> _Requirements_
Rewrite all of the material below as a numbered list, leaving out any blank lines.

==== Provided records ====

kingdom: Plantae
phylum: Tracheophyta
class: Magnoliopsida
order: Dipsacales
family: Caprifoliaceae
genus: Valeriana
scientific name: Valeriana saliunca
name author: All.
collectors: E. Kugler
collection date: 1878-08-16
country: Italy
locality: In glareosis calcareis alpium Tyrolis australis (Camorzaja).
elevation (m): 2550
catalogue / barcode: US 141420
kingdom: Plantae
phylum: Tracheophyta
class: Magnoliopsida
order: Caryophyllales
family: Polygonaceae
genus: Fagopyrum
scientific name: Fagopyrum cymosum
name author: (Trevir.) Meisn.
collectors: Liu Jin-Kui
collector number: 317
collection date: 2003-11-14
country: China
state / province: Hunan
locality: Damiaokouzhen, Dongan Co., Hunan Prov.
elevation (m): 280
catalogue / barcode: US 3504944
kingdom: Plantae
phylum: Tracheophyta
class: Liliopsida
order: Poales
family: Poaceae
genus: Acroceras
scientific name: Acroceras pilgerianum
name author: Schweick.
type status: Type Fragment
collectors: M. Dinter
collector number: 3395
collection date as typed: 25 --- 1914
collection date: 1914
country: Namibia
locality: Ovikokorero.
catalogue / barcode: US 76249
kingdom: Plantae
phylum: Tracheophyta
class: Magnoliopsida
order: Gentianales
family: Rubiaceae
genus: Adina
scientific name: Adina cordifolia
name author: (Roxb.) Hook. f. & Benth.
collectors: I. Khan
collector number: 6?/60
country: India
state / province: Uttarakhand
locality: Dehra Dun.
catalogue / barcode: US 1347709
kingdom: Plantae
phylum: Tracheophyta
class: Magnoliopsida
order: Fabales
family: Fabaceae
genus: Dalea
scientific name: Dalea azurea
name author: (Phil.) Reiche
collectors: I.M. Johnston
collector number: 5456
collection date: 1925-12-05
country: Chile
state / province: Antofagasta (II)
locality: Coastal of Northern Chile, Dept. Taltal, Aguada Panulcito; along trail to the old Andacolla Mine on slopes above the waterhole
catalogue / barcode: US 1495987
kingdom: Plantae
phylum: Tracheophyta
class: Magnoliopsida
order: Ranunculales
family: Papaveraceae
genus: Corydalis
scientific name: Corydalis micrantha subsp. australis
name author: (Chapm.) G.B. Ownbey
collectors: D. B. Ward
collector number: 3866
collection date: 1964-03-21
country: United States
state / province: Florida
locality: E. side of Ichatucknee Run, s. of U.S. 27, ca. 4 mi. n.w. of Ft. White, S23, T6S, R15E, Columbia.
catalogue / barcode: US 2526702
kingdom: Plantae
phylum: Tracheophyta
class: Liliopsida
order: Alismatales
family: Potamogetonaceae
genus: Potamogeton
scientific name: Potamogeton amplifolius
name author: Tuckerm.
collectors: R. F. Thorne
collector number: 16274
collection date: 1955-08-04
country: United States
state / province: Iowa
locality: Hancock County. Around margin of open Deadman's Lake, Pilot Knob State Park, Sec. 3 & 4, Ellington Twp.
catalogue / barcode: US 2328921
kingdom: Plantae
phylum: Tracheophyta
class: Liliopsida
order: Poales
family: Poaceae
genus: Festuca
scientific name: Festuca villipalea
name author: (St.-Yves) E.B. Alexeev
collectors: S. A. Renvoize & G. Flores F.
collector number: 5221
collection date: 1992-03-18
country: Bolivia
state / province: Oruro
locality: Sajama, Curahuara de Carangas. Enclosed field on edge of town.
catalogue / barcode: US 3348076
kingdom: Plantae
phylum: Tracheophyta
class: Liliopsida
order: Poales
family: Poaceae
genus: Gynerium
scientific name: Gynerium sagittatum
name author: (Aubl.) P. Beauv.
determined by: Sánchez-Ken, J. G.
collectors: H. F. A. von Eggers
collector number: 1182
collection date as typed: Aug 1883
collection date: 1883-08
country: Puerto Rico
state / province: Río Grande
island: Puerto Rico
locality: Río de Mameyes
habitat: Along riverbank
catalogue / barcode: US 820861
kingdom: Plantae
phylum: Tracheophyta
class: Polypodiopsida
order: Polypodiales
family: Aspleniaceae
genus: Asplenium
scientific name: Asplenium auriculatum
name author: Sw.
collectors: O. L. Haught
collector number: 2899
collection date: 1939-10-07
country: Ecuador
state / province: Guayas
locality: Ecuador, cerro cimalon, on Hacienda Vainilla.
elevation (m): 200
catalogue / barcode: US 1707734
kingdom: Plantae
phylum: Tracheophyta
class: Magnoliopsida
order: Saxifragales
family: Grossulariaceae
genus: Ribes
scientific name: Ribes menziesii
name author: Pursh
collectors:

====

> _Solution for this problem_
1. kingdom: Plantae
2. phylum: Tracheophyta
3. class: Magnoliopsida
4. order: Dipsacales
5. family: Caprifoliaceae
6. genus: Valeriana
7. scientific name: Valeriana saliunca
8. name author: All.
9. collectors: E. Kugler
10. collection date: 1878-08-16
11. country: Italy
12. locality: In glareosis calcareis alpium Tyrolis australis (Camorzaja).
13. elevation (m): 2550
14. catalogue / barcode: US 141420
15. kingdom: Plantae
16. phylum: Tracheophyta
17. class: Magnoliopsida
18. order: Caryophyllales
19. family: Polygonaceae
20. genus: Fagopyrum
21. scientific name: Fagopyrum cymosum
22. name author: (Trevir.) Meisn.
23. collectors: Liu Jin-Kui
24. collector number: 317
25. collection date: 2003-11-14
26. country: China
27. state / province: Hunan
28. locality: Damiaokouzhen, Dongan Co., Hunan Prov.
29. elevation (m): 280
30. catalogue / barcode: US 3504944
31. kingdom: Plantae
32. phylum: Tracheophyta
33. class: Liliopsida
34. order: Poales
35. family: Poaceae
36. genus: Acroceras
37. scientific name: Acroceras pilgerianum
38. name author: Schweick.
39. type status: Type Fragment
40. collectors: M. Dinter
41. collector number: 3395
42. collection date as typed: 25 --- 1914
43. collection date: 1914
44. country: Namibia
45. locality: Ovikokorero.
46. catalogue / barcode: US 76249
47. kingdom: Plantae
48. phylum: Tracheophyta
49. class: Magnoliopsida
50. order: Gentianales
51. family: Rubiaceae
52. genus: Adina
53. scientific name: Adina cordifolia
54. name author: (Roxb.) Hook. f. & Benth.
55. collectors: I. Khan
56. collector number: 6?/60
57. country: India
58. state / province: Uttarakhand
59. locality: Dehra Dun.
60. catalogue / barcode: US 1347709
61. kingdom: Plantae
62. phylum: Tracheophyta
63. class: Magnoliopsida
64. order: Fabales
65. family: Fabaceae
66. genus: Dalea
67. scientific name: Dalea azurea
68. name author: (Phil.) Reiche
69. collectors: I.M. Johnston
70. collector number: 5456
71. collection date: 1925-12-05
72. country: Chile
73. state / province: Antofagasta (II)
74. locality: Coastal of Northern Chile, Dept. Taltal, Aguada Panulcito; along trail to the old Andacolla Mine on slopes above the waterhole
75. catalogue / barcode: US 1495987
76. kingdom: Plantae
77. phylum: Tracheophyta
78. class: Magnoliopsida
79. order: Ranunculales
80. family: Papaveraceae
81. genus: Corydalis
82. scientific name: Corydalis micrantha subsp. australis
83. name author: (Chapm.) G.B. Ownbey
84. collectors: D. B. Ward
85. collector number: 3866
86. collection date: 1964-03-21
87. country: United States
88. state / province: Florida
89. locality: E. side of Ichatucknee Run, s. of U.S. 27, ca. 4 mi. n.w. of Ft. White, S23, T6S, R15E, Columbia.
90. catalogue / barcode: US 2526702
91. kingdom: Plantae
92. phylum: Tracheophyta
93. class: Liliopsida
94. order: Alismatales
95. family: Potamogetonaceae
96. genus: Potamogeton
97. scientific name: Potamogeton amplifolius
98. name author: Tuckerm.
99. collectors: R. F. Thorne
100. collector number: 16274
101. collection date: 1955-08-04
102. country: United States
103. state / province: Iowa
104. locality: Hancock County. Around margin of open Deadman's Lake, Pilot Knob State Park, Sec. 3 & 4, Ellington Twp.
105. catalogue / barcode: US 2328921
106. kingdom: Plantae
107. phylum: Tracheophyta
108. class: Liliopsida
109. order: Poales
110. family: Poaceae
111. genus: Festuca
112. scientific name: Festuca villipalea
113. name author: (St.-Yves) E.B. Alexeev
114. collectors: S. A. Renvoize & G. Flores F.
115. collector number: 5221
116. collection date: 1992-03-18
117. country: Bolivia
118. state / province: Oruro
119. locality: Sajama, Curahuara de Carangas. Enclosed field on edge of town.
120. catalogue / barcode: US 3348076
121. kingdom: Plantae
122. phylum: Tracheophyta
123. class: Liliopsida
124. order: Poales
125. family: Poaceae
126. genus: Gynerium
127. scientific name: Gynerium sagittatum
128. name author: (Aubl.) P. Beauv.
129. determined by: Sánchez-Ken, J. G.
130. collectors: H. F. A. von Eggers
131. collector number: 1182
132. collection date as typed: Aug 1883
133. collection date: 1883-08
134. country: Puerto Rico
135. state / province: Río Grande
136. island: Puerto Rico
137. locality: Río de Mameyes
138. habitat: Along riverbank
139. catalogue / barcode: US 820861
140. kingdom: Plantae
141. phylum: Tracheophyta
142. class: Polypodiopsida
143. order: Polypodiales
144. family: Aspleniaceae
145. genus: Asplenium
146. scientific name: Asplenium auriculatum
147. name author: Sw.
148. collectors: O. L. Haught
149. collector number: 2899
150. collection date: 1939-10-07
151. country: Ecuador
152. state / province: Guayas
153. locality: Ecuador, cerro cimalon, on Hacienda Vainilla.
154. elevation (m): 200
155. catalogue / barcode: US 1707734
156. kingdom: Plantae
157. phylum: Tracheophyta
158. class: Magnoliopsida
159. order: Saxifragales
160. family: Grossulariaceae
161. genus: Ribes
162. scientific name: Ribes menziesii
163. name author: Pursh
164. collectors:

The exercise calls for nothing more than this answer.